Further exacerbating the previously cited problem has been the retail price rise of cocaine increased by 24 percent during the second quarter of 2007. This empowered the cartels and handicapped the Mexican government’s ability to effectively project its influence into a number of Mexican states and more skillfully combat violent rebel groups operating in local neighborhoods. The conflict raging in Mexico today is fueled by the cartels’ collective desire to control more territory in order to increase their profits. The growing domestic U.S. demand for drugs has led to the growth of a worldwide market, causing the partition of the original three cartels into eight. The Mexican and international media published throughout 2010 that the local authorities had been successful in defusing key leaders of most of the cartels. In many cases, this has had the unintended consequences of adding further power and influence to those surviving cartels. The scramble to fill the power vacuum brought about by a strained and tried leadership has also precipitated increased violence resulting in high casualty figures.
Mounting illegal sales of automatic weapons from the United States to Mexico is another factor that has contributed to the rising power of Mexican cartels. According to the BBC, 90 percent of the weapons that have been seized from the Mexican drug cartels originated in the United States.12 If such sales were more strictly monitored and less profitable the Mexican cartels would not wield nearly as much power as they currently do. Recently, the Obama administration has partnered with the Mexican government in an attempt to reduce arms trafficking by working together to curtail it.
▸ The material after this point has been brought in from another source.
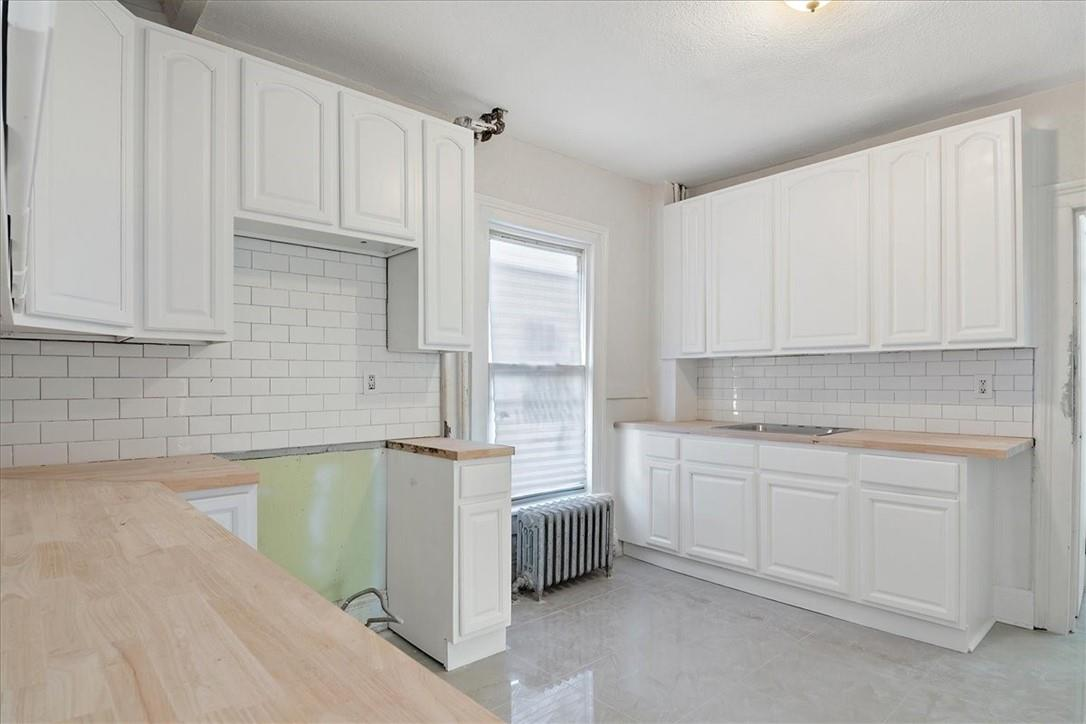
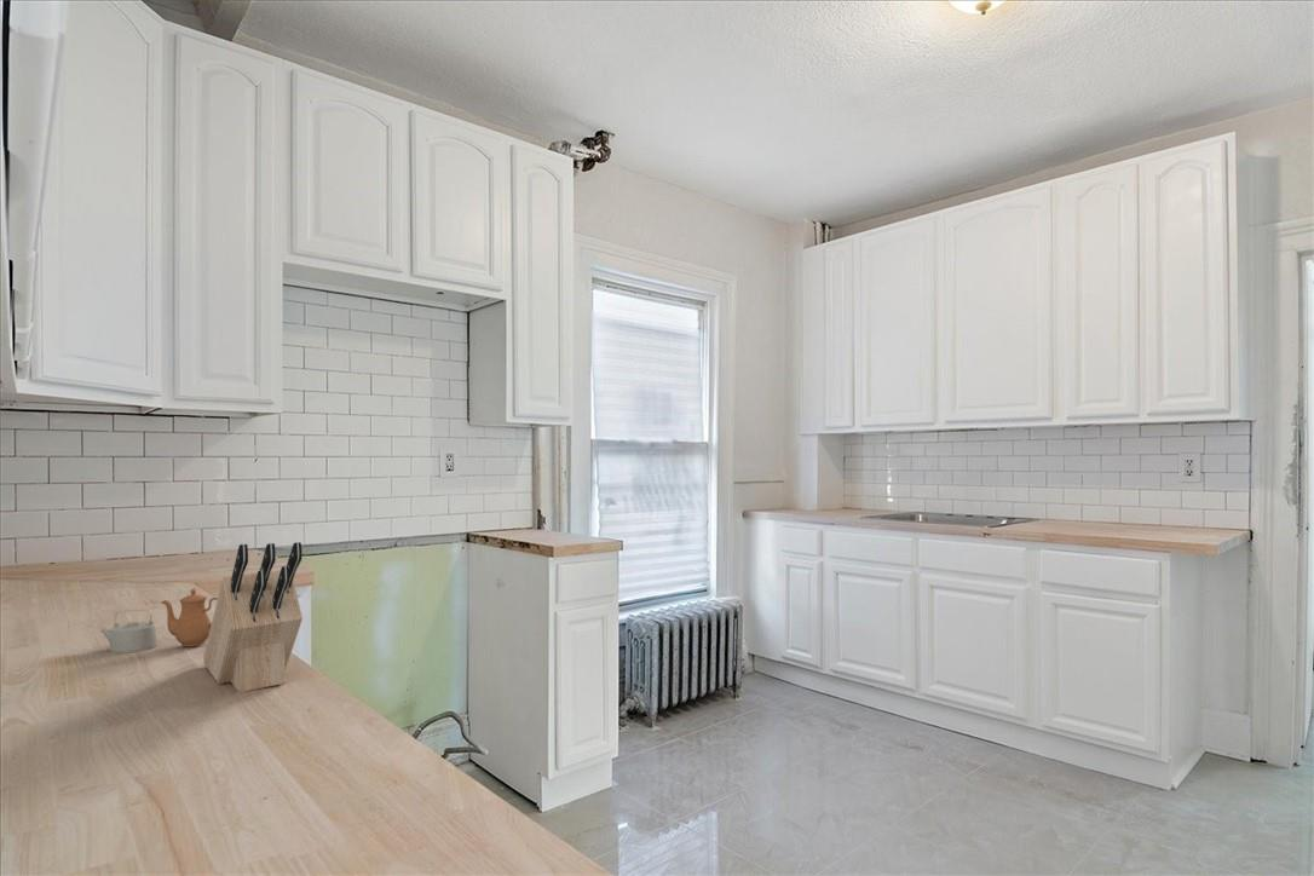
+ teapot [99,588,218,653]
+ knife block [202,541,304,693]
Secretary of State Hillary Clinton has been particularly active in this respect.13 Several of Washington’s strategies implemented in order to prohibit such shipments have been: identifying trafficking routes, tracing the origins of firearms, and increasing the capacity to interdict arms smuggling.
As the government seeks to more effectively control land usage in the border regions, Mexico’s eight major cartels are fighting a zero-sum war against rival opposition cartels. According to multiple news sources, such as the BBC, local Mexican newspapers, and several wire services, cartel-related conflicts have claimed tens of thousands of lives throughout the country as a result of the emergence of a new generation of drug operations.14
After a speech given in Washington D.C. in September 2010, Secretary of State Clinton observed that Mexico is “looking more and more like Colombia looked 20 years ago.”15 If, roughly speaking, the gravity of Mexico’s problems appear similar to the ones that Colombia has faced (and continues to battle). The U.S. would be wise to learn from Colombia’s previous experience, to and concentrate on implementing a new and improved policy aimed at eradicating the root of the problem, rather than just the symptoms. As U.S. foreign policy becomes increasingly supportive of Calderon, as indicated by Clinton’s recent initiatives on the subject, Mexican policy reforms alone will prove not to be sufficient in eradicating the problem. It is in the interests of both Mexico and the United States to not only collaborate for lasting change, but also to develop new policy initiatives through close communication and cooperation. Two policies are needed for the return of Mexico’s security. Enforcing prohibition laws that affect U.S. consumers and the eradication of crop production in Latin American countries might turn out to be extremely helpful to vulnerable U.S. neighbors. Without some serious compromising on the matter, this challenge will most likely end up with unavoidable catastrophic consequences.